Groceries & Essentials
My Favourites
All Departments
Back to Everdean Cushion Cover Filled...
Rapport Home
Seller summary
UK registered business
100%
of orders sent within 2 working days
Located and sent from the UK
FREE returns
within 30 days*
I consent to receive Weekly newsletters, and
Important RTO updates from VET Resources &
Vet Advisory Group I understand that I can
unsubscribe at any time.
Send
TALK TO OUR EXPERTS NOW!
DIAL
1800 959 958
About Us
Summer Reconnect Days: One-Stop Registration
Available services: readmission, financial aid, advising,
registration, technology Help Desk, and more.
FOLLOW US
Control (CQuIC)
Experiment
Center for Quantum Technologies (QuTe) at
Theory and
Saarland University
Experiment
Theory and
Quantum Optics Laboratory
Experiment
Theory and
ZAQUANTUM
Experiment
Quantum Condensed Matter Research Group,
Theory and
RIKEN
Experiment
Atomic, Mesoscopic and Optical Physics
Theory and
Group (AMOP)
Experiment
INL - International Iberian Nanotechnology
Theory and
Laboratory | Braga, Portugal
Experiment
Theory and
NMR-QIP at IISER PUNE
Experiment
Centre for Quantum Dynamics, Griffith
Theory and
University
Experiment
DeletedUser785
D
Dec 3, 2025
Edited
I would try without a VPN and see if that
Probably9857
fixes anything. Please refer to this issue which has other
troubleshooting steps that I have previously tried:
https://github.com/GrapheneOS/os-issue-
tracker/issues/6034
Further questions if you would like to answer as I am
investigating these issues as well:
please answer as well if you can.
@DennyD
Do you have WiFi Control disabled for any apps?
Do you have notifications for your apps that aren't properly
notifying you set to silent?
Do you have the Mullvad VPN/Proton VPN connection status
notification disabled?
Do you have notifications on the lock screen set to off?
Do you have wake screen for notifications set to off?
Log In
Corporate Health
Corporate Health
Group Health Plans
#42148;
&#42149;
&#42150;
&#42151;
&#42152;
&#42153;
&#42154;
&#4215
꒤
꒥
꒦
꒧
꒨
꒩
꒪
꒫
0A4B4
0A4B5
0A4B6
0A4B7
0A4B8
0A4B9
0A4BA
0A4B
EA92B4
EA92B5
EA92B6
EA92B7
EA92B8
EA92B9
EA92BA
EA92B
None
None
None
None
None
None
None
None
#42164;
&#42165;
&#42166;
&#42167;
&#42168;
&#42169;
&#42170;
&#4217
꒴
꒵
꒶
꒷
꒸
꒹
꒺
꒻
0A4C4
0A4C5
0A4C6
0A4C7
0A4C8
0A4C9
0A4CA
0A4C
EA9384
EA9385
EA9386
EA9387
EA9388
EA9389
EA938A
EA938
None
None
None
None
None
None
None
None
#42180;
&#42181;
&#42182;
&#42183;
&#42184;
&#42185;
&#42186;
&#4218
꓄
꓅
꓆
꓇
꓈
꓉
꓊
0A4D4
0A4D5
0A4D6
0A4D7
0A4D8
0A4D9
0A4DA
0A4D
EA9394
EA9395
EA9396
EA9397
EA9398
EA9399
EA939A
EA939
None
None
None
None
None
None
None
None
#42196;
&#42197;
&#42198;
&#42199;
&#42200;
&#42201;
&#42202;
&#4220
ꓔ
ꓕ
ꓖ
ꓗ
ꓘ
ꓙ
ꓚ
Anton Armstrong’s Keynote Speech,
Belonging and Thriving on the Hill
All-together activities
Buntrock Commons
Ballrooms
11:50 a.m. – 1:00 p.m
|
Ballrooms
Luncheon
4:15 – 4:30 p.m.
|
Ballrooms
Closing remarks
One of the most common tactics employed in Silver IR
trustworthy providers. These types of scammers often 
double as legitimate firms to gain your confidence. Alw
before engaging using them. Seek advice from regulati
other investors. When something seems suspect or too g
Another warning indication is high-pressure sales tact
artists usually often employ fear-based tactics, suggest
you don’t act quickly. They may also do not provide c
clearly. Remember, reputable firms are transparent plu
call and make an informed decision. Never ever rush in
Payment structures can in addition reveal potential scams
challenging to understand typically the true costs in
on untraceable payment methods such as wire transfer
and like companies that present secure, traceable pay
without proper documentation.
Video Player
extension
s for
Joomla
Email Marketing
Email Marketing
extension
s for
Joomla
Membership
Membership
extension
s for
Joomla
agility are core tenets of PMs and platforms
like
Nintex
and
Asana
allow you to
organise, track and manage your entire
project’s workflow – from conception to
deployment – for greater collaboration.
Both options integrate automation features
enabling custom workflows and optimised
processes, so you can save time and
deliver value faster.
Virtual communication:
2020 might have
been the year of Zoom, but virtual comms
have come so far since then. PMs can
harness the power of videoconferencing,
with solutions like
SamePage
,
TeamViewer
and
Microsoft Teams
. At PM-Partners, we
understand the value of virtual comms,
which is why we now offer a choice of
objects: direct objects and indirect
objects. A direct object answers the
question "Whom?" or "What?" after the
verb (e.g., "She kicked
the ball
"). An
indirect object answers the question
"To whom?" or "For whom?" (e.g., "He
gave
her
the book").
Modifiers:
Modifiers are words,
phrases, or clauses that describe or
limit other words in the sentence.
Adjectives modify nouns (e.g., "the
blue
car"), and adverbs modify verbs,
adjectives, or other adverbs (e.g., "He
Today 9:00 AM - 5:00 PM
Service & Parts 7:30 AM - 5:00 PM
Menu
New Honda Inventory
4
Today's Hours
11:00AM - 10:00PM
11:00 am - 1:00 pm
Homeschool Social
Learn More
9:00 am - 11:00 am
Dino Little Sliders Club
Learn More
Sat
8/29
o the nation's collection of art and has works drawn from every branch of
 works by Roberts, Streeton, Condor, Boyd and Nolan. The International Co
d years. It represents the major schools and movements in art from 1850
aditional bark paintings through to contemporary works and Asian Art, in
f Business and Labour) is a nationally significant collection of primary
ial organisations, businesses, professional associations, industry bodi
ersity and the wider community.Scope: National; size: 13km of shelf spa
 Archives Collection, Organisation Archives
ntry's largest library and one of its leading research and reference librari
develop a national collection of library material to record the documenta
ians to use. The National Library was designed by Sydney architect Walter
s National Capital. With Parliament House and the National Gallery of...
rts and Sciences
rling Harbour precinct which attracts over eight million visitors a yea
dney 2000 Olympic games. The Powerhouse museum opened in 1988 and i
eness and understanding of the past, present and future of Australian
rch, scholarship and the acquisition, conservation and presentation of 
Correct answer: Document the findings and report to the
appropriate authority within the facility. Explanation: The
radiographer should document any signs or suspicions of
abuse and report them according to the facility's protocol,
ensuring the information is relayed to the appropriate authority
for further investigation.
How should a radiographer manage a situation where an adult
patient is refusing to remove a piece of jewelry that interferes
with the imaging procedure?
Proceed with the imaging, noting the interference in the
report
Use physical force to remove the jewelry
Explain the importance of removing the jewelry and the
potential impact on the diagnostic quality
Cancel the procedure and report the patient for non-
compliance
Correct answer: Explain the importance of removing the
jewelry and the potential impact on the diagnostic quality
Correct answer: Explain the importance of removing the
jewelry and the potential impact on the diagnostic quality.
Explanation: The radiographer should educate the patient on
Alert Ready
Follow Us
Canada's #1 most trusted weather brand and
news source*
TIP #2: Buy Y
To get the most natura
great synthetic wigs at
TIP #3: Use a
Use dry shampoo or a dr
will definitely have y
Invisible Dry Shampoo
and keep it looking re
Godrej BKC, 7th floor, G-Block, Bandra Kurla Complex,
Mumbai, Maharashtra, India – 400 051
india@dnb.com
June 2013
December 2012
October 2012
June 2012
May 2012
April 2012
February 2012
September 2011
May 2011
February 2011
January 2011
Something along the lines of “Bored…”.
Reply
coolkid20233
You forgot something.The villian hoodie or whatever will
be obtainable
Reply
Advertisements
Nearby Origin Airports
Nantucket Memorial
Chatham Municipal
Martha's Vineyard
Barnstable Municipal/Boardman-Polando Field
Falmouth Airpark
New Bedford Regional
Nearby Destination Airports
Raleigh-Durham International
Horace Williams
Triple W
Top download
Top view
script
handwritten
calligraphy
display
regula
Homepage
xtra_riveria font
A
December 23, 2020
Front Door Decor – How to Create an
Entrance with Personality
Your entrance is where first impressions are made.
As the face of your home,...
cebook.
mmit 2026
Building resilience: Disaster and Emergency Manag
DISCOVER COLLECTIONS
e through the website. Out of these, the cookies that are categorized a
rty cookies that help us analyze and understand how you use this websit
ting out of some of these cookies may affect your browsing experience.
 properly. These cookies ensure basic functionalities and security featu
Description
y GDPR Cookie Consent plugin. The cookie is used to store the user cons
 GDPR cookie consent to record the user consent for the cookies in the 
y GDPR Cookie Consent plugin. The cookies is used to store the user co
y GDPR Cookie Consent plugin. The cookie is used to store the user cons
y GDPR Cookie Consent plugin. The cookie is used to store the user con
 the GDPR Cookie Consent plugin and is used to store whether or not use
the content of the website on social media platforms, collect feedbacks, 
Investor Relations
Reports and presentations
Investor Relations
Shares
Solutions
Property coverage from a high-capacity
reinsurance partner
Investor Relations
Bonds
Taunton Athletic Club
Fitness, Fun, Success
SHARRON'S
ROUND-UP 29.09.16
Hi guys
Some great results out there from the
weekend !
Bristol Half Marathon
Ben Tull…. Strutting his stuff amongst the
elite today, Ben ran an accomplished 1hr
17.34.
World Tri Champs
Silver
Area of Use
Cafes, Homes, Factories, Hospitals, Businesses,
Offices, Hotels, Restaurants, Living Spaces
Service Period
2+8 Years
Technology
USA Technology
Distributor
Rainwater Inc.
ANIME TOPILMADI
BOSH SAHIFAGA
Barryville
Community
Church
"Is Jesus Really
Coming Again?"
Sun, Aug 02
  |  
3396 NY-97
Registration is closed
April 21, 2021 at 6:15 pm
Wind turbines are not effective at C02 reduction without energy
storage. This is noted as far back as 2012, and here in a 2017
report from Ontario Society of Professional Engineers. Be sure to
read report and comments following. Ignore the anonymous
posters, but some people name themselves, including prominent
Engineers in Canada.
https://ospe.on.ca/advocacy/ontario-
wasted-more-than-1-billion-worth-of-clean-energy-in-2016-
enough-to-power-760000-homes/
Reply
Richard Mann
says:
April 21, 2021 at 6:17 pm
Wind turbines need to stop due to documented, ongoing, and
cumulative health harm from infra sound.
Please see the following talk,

***

## Your task
For each line in the data above that contains the string "adverbs", extract the line.

## Answer for this exercise
car"), and adverbs modify verbs,
adjectives, or other adverbs (e.g., "He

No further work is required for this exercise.